(Extracted page text)
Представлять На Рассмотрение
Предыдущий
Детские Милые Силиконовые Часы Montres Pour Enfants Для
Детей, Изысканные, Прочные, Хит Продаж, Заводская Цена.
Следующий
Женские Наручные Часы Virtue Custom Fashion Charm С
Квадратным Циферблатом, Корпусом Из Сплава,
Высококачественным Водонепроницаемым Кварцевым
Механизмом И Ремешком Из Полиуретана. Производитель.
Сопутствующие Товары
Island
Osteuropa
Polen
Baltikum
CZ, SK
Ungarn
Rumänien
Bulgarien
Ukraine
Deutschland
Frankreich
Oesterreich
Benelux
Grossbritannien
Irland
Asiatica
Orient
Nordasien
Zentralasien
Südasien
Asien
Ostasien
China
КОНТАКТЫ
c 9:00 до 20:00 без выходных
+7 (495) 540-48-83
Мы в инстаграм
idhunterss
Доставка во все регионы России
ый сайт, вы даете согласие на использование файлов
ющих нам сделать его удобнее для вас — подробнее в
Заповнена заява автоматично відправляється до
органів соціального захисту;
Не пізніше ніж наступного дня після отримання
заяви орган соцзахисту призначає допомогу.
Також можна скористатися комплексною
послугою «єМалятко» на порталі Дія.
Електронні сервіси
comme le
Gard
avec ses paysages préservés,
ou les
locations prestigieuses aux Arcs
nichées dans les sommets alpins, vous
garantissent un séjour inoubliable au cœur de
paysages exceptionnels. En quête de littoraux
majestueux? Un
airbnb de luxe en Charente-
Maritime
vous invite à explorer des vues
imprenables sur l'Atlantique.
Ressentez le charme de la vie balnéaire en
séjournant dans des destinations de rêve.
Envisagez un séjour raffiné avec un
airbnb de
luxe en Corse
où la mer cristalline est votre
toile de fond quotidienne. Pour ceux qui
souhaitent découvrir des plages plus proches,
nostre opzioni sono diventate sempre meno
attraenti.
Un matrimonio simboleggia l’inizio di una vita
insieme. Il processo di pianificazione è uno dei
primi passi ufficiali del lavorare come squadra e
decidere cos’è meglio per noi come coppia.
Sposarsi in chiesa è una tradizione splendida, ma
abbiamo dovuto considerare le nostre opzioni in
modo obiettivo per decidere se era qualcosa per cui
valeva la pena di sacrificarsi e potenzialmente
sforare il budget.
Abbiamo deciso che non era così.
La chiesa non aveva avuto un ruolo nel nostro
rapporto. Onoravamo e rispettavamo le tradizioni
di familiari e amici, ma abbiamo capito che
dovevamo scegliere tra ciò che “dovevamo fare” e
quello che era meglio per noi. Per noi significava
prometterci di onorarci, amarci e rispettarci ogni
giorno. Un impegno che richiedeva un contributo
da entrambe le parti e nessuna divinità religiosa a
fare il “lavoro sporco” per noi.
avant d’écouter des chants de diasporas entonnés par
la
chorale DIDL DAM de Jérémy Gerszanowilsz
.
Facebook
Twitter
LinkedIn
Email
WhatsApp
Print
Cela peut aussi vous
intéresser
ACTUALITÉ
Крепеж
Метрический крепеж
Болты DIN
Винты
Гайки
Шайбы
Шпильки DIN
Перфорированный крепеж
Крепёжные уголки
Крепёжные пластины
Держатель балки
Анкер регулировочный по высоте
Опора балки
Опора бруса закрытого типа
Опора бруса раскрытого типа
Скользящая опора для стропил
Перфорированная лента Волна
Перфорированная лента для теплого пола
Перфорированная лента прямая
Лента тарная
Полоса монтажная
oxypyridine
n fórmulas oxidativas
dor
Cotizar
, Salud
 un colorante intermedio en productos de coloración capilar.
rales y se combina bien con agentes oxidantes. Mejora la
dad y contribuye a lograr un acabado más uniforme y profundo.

■ YOUR OBJECTIVE: Reproduce the rows above with every "Перфорированная лента" switched to "Перфолента", keeping all other text unchanged.

■ ANSWER SPACE:
Представлять На Рассмотрение
Предыдущий
Детские Милые Силиконовые Часы Montres Pour Enfants Для
Детей, Изысканные, Прочные, Хит Продаж, Заводская Цена.
Следующий
Женские Наручные Часы Virtue Custom Fashion Charm С
Квадратным Циферблатом, Корпусом Из Сплава,
Высококачественным Водонепроницаемым Кварцевым
Механизмом И Ремешком Из Полиуретана. Производитель.
Сопутствующие Товары
Island
Osteuropa
Polen
Baltikum
CZ, SK
Ungarn
Rumänien
Bulgarien
Ukraine
Deutschland
Frankreich
Oesterreich
Benelux
Grossbritannien
Irland
Asiatica
Orient
Nordasien
Zentralasien
Südasien
Asien
Ostasien
China
КОНТАКТЫ
c 9:00 до 20:00 без выходных
+7 (495) 540-48-83
Мы в инстаграм
idhunterss
Доставка во все регионы России
ый сайт, вы даете согласие на использование файлов
ющих нам сделать его удобнее для вас — подробнее в
Заповнена заява автоматично відправляється до
органів соціального захисту;
Не пізніше ніж наступного дня після отримання
заяви орган соцзахисту призначає допомогу.
Також можна скористатися комплексною
послугою «єМалятко» на порталі Дія.
Електронні сервіси
comme le
Gard
avec ses paysages préservés,
ou les
locations prestigieuses aux Arcs
nichées dans les sommets alpins, vous
garantissent un séjour inoubliable au cœur de
paysages exceptionnels. En quête de littoraux
majestueux? Un
airbnb de luxe en Charente-
Maritime
vous invite à explorer des vues
imprenables sur l'Atlantique.
Ressentez le charme de la vie balnéaire en
séjournant dans des destinations de rêve.
Envisagez un séjour raffiné avec un
airbnb de
luxe en Corse
où la mer cristalline est votre
toile de fond quotidienne. Pour ceux qui
souhaitent découvrir des plages plus proches,
nostre opzioni sono diventate sempre meno
attraenti.
Un matrimonio simboleggia l’inizio di una vita
insieme. Il processo di pianificazione è uno dei
primi passi ufficiali del lavorare come squadra e
decidere cos’è meglio per noi come coppia.
Sposarsi in chiesa è una tradizione splendida, ma
abbiamo dovuto considerare le nostre opzioni in
modo obiettivo per decidere se era qualcosa per cui
valeva la pena di sacrificarsi e potenzialmente
sforare il budget.
Abbiamo deciso che non era così.
La chiesa non aveva avuto un ruolo nel nostro
rapporto. Onoravamo e rispettavamo le tradizioni
di familiari e amici, ma abbiamo capito che
dovevamo scegliere tra ciò che “dovevamo fare” e
quello che era meglio per noi. Per noi significava
prometterci di onorarci, amarci e rispettarci ogni
giorno. Un impegno che richiedeva un contributo
da entrambe le parti e nessuna divinità religiosa a
fare il “lavoro sporco” per noi.
avant d’écouter des chants de diasporas entonnés par
la
chorale DIDL DAM de Jérémy Gerszanowilsz
.
Facebook
Twitter
LinkedIn
Email
WhatsApp
Print
Cela peut aussi vous
intéresser
ACTUALITÉ
Крепеж
Метрический крепеж
Болты DIN
Винты
Гайки
Шайбы
Шпильки DIN
Перфорированный крепеж
Крепёжные уголки
Крепёжные пластины
Держатель балки
Анкер регулировочный по высоте
Опора балки
Опора бруса закрытого типа
Опора бруса раскрытого типа
Скользящая опора для стропил
Перфолента Волна
Перфолента для теплого пола
Перфолента прямая
Лента тарная
Полоса монтажная
oxypyridine
n fórmulas oxidativas
dor
Cotizar
, Salud
 un colorante intermedio en productos de coloración capilar.
rales y se combina bien con agentes oxidantes. Mejora la
dad y contribuye a lograr un acabado más uniforme y profundo.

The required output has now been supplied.